Input records section start

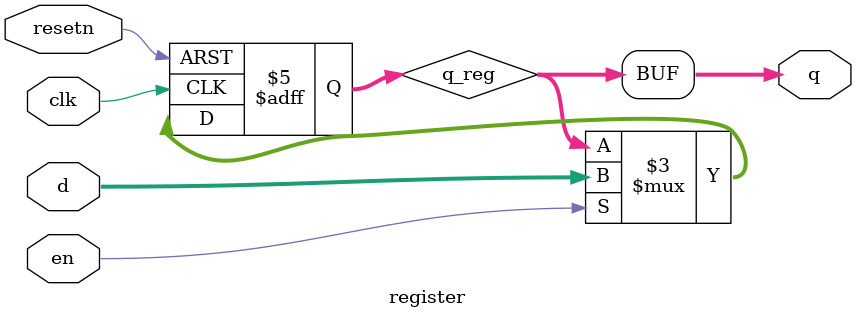
<source format=v>
`timescale 1ns / 1ps


module register (
    input         clk,
    input         resetn,
    input         en,
    input  [31:0] d,
    output [31:0] q
);

    reg [31:0] q_reg;
    assign q = q_reg;

    always @(posedge clk, negedge resetn) begin
        if (!resetn) begin
            q_reg <= 0;
        end else begin
            if (en) begin
                q_reg <= d;
            end
        end
    end
endmodule

</source>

Input records section end

**Problem to solve:** Filter the entries down to the lines that hold "resetn". Copy those lines.

**Response box:**
    input         resetn,
    always @(posedge clk, negedge resetn) begin
        if (!resetn) begin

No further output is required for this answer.